Tom Munnecke posted a video of conversation we had about refactoring, design, and VistA. I agreed with most of what he had to say, but at the time of the conversation I was uncomfortable about what he said about decomposition and how he used the story of the blind men and the elephant. If you don't know that story, see the poem that introduced it to the west, or the Wikipedia article. I use the story when I teach OO programming. I give three different views of OO programming, and say that they are all true, but each view is limited. OO is a culture, and no description of a culture can be complete.
Science (and western thought in general) is based on reductionism, on making models, on abstracting. It is a very powerful tool. But patterns are very much about balancing forces, about appreciating the disadvantages of a technique as well as the advantages. The story of the blind men and the elephant is useful because it warns us of the dangers of reductionism. The story seems to have been told originally to warn against religious claims to exclusive truth. But Tom used it (and I do too) against a more broader narrow-mindedness.
Most people do not want to be narrow-minded. We want to be "right-minded", i.e. to see things correctly. When you tell someone they are narrow minded, they tend to get mad at you. But if you say "you are forgetting this part of the problem" then they are more likely to actually think about it. They might end up agreeing or disagreeing, but they will at least talk about it with you. We all know it is easy to miss things, that we only see part of the situation.

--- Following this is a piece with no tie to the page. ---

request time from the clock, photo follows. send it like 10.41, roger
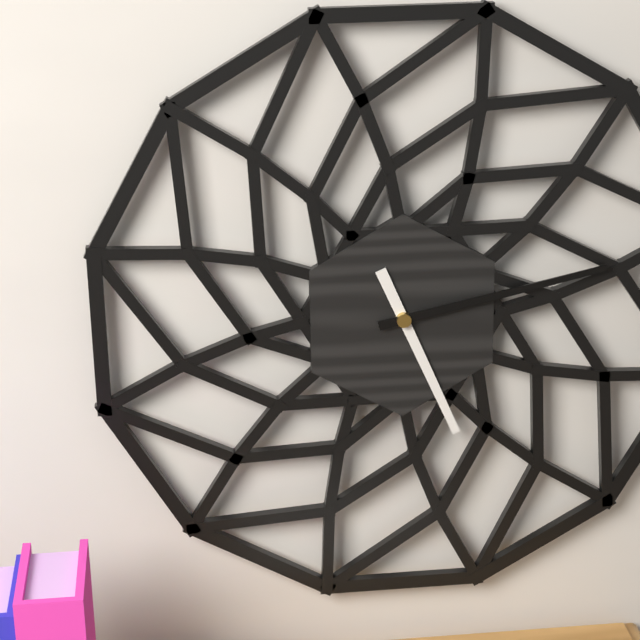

One of Tom's metaphores is a cat; once you disect a cat then you can't put it together again. It is not a good metaphore for understanding, because we could draw blood samples from a cat or take X-rays of it without killing it. Blood samples are only a tiny part of a cat, and only show us a fraction of what it is, but sometimes a veterinarian can learn something important that way. However, it is a great metaphore about making changes to a system.
I think that Tom uses the cat metaphore because he is concerned that the VA has made large changes to VistA without understanding it, and these changes involve cutting out parts of it without realizing that the parts that are cut out are deeply connected to the others. From talking with him, I can see three things that he thinks people have ignored.
1) Tom sees VistA as much more than just a piece of software. VistA is a community, a process for working with the software, a knowledge base. One of his original purposes of building VistA was to create a community, and he not only succeeded but is proud of how he succeeded. So, it pains him to see people try to reuse the software but at the same time ignore the community, and perhaps even supress it.
2) VistA was developed in a bottom-up fashion. Each hospital had a few programmers, and each programmer worked closely with doctors. There was no overall architect or plan, other than improving the health of veterans. This process undoubtedly had some weaknesses, but it had tremendous benefits, as well. It resulted in a system that fits the needs of doctors. It is a major reason why VistA has been so successful, and the VA has worked hard for 15 years to try to have a more top-down development style, and has been impressively unsuccessful.
3) VistA is driven by metadata. Metadata means different things to different people, and VistA has a variety of kinds of metadata. Sometimes it means the data that indicates the provenance of the real data, and VistA has that. But the kind that interests me the most and that I think interests Tom the most is configuration data that controls the behavior of the system. Most hospitals that use VistA have a cadre of medical experts (usually trained as doctors or nurses) who configure VistA. Most of the work of configuring VistA to a hospital does not require programming in Mumps, but just changing the metadata. This means that the details of VistA are under the control of medical experts (who have to become VistA experts before they can exert this control) and not programmers. Tom thinks that VistA should have a lot more metadata, and that there are a variety of things in VistA that now require programming that ought to be done by the experts who configure metadata.
These three aspects of VistA (and I expect there are more; these are just the three I can recognize) contribute to making VistA such a good fit for healthcare. Healthcare varies enormously, and it is hard for one piece of software to fit everywhere. The second and third aspects are part of what makes VistA so configurable; the first aspect helps people to learn how to configure it.
This description of VistA is just the parts of the elephant that I have felt. It is a complex system and perhaps is not knowable by any single person, no more than a city can be completely known or the internet can be known. Nevertheless, I know Champaign pretty well and I know Chicago better than I know New York City, though I know New York City better now than I did a year ago. I look forward to getting to know VistA better.